- _HOW TO COMPLETE THIS TASK_
Repeat precisely the span of lines below that opens with the line containing "M2146 521 2152 596 2039 604 2034 530Z" and closes with the line containing "M938 585 945 669 894 673 887 588Z", both included.

(Stored data)
----------------------------------------

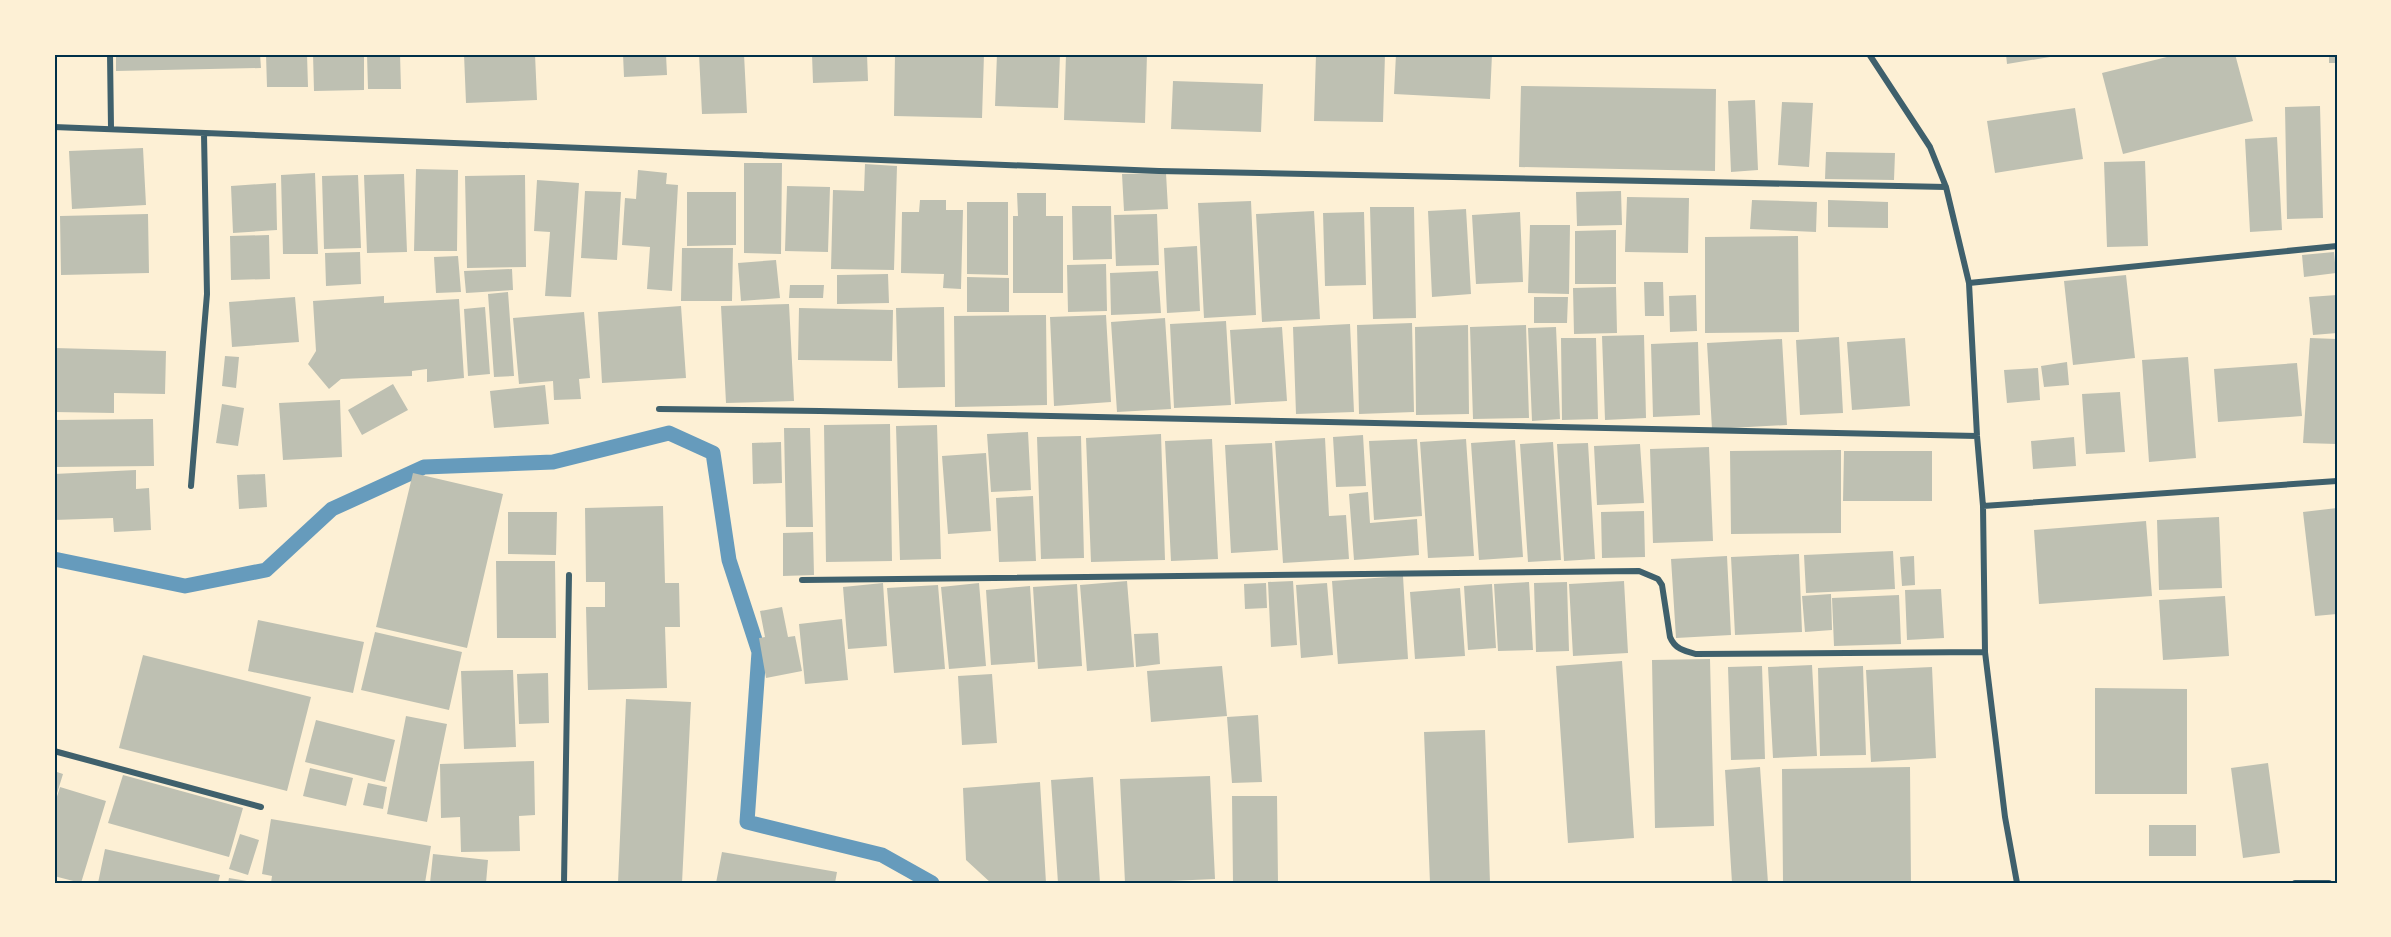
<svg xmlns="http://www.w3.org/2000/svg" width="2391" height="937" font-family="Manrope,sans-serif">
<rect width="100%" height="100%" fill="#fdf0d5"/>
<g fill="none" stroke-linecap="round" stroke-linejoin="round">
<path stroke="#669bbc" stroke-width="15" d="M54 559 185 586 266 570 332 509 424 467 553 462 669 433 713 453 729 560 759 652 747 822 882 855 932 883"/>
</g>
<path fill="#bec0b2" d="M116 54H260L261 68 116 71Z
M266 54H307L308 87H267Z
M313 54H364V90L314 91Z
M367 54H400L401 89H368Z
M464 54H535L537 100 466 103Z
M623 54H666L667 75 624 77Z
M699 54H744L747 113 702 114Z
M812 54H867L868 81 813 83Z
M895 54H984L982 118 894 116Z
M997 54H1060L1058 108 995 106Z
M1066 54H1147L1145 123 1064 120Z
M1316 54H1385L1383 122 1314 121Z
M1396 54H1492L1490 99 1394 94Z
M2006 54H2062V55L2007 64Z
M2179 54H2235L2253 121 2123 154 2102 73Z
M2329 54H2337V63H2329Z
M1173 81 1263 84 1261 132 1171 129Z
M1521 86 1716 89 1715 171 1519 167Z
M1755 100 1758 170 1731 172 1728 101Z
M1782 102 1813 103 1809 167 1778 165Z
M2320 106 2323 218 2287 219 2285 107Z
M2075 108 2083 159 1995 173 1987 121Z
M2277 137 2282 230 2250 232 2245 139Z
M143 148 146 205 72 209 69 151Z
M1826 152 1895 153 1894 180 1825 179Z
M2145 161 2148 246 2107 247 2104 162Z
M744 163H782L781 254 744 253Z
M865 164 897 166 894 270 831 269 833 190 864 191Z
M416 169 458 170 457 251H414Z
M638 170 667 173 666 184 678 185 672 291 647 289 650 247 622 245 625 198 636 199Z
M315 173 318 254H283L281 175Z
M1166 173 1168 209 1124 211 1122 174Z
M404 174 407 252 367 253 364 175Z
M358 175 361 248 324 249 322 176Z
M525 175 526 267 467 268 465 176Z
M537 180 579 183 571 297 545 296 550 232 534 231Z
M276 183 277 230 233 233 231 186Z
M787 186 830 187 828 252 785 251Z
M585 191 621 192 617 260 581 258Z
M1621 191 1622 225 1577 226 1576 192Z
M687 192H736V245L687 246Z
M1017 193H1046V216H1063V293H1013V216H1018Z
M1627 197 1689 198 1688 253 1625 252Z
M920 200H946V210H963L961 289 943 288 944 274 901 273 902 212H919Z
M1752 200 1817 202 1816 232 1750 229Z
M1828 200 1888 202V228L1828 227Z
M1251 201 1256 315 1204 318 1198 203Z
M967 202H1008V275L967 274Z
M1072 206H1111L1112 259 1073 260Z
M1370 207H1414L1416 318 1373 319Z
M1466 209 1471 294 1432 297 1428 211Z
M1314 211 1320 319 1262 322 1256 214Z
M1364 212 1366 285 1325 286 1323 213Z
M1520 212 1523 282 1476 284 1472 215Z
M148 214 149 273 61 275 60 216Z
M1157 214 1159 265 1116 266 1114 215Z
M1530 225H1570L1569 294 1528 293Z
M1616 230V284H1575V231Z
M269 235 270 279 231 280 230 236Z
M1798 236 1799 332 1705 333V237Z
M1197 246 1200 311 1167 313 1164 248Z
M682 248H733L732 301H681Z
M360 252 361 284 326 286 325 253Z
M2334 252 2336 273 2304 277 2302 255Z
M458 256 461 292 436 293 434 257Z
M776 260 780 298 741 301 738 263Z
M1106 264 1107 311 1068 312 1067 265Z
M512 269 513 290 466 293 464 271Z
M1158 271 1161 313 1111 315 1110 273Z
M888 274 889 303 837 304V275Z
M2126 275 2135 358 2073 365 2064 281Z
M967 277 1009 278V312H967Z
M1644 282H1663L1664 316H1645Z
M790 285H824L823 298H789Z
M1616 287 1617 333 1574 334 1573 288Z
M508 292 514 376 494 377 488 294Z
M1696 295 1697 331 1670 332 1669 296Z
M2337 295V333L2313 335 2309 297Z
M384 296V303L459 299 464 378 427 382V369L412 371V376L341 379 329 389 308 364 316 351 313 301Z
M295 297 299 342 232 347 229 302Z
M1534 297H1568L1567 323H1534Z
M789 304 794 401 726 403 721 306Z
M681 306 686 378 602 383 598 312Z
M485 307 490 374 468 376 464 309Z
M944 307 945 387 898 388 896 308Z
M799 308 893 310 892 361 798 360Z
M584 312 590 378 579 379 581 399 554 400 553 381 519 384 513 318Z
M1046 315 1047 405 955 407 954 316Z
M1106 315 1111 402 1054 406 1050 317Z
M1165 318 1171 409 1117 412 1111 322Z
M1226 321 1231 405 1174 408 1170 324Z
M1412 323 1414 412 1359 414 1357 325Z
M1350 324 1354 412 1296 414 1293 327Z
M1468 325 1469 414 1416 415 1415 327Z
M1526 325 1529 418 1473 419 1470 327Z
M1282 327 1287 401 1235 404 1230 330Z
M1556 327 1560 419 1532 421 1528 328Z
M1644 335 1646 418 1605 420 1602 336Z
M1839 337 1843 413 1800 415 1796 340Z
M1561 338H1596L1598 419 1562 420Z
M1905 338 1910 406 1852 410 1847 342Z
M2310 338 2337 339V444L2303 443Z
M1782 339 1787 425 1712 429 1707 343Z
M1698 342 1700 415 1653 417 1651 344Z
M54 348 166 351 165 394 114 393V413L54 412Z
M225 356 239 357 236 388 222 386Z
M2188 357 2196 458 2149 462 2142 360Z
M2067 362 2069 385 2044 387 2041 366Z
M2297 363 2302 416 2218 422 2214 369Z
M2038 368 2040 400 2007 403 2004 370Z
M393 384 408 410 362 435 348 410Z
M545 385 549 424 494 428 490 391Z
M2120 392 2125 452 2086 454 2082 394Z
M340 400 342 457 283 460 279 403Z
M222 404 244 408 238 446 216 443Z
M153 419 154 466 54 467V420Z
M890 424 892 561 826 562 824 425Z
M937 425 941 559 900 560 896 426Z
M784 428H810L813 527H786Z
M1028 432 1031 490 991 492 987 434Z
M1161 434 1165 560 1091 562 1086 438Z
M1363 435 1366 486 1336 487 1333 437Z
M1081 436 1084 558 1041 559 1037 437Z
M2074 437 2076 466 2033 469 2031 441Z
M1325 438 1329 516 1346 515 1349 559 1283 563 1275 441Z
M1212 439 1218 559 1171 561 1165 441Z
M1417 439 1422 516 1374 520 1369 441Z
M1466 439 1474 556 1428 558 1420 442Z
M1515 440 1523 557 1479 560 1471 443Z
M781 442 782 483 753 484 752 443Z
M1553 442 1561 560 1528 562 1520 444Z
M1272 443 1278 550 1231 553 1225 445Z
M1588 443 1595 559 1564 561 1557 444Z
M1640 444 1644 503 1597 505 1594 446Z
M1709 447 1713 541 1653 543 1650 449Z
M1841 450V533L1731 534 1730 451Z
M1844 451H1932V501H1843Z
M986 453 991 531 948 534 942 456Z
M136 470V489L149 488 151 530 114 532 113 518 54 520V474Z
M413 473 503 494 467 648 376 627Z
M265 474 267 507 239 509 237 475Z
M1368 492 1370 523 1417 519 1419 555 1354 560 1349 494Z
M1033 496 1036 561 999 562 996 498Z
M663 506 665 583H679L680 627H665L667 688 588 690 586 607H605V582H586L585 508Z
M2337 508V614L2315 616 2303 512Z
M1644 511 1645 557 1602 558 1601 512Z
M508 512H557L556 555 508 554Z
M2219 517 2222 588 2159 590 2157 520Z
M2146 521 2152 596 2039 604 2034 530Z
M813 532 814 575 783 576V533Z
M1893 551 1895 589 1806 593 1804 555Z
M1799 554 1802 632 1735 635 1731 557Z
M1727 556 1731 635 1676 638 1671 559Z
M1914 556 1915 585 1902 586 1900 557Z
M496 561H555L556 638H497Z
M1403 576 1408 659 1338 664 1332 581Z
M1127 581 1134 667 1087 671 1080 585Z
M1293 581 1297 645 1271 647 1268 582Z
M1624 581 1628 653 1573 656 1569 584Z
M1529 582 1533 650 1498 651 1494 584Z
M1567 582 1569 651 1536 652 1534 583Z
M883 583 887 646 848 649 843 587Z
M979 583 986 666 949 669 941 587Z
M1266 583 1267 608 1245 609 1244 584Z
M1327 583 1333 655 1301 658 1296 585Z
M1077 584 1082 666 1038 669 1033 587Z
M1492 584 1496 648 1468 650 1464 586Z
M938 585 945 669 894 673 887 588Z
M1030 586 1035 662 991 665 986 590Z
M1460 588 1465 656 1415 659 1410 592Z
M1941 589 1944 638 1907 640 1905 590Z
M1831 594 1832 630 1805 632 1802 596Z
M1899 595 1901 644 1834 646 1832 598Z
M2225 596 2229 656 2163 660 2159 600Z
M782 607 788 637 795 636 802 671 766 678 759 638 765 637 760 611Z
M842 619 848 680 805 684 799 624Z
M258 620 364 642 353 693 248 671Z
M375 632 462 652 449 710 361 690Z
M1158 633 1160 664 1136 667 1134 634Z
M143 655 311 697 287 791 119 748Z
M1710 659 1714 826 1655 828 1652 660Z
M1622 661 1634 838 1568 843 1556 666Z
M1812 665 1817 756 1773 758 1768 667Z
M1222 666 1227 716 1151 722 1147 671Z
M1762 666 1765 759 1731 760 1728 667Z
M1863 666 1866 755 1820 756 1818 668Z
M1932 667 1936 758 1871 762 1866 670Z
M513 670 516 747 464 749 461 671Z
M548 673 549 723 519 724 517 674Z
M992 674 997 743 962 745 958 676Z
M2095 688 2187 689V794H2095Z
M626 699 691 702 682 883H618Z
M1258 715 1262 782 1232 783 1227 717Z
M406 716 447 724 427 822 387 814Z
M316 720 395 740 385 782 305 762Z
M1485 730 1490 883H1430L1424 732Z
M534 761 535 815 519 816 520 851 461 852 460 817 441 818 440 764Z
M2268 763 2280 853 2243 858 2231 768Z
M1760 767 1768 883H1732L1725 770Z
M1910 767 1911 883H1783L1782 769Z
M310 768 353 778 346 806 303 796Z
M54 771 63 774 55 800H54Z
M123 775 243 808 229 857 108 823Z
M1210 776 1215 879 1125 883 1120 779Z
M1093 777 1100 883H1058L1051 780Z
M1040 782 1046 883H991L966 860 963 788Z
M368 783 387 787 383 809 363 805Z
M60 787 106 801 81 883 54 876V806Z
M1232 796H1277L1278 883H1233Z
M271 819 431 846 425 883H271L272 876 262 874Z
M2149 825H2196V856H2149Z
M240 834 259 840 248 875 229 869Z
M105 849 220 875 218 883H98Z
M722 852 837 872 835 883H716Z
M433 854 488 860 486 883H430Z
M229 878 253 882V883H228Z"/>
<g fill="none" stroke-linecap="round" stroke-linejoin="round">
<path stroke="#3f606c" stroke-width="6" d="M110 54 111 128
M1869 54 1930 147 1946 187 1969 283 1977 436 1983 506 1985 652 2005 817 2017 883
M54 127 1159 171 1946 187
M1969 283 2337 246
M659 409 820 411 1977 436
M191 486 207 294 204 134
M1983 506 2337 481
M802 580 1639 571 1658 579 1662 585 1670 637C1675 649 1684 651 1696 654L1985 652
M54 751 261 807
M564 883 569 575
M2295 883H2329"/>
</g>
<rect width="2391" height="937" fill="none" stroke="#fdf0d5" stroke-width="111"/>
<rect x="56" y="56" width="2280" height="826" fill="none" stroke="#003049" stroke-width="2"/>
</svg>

----------------------------------------

- _SOLUTION TO THIS EXERCISE_
M2146 521 2152 596 2039 604 2034 530Z
M813 532 814 575 783 576V533Z
M1893 551 1895 589 1806 593 1804 555Z
M1799 554 1802 632 1735 635 1731 557Z
M1727 556 1731 635 1676 638 1671 559Z
M1914 556 1915 585 1902 586 1900 557Z
M496 561H555L556 638H497Z
M1403 576 1408 659 1338 664 1332 581Z
M1127 581 1134 667 1087 671 1080 585Z
M1293 581 1297 645 1271 647 1268 582Z
M1624 581 1628 653 1573 656 1569 584Z
M1529 582 1533 650 1498 651 1494 584Z
M1567 582 1569 651 1536 652 1534 583Z
M883 583 887 646 848 649 843 587Z
M979 583 986 666 949 669 941 587Z
M1266 583 1267 608 1245 609 1244 584Z
M1327 583 1333 655 1301 658 1296 585Z
M1077 584 1082 666 1038 669 1033 587Z
M1492 584 1496 648 1468 650 1464 586Z
M938 585 945 669 894 673 887 588Z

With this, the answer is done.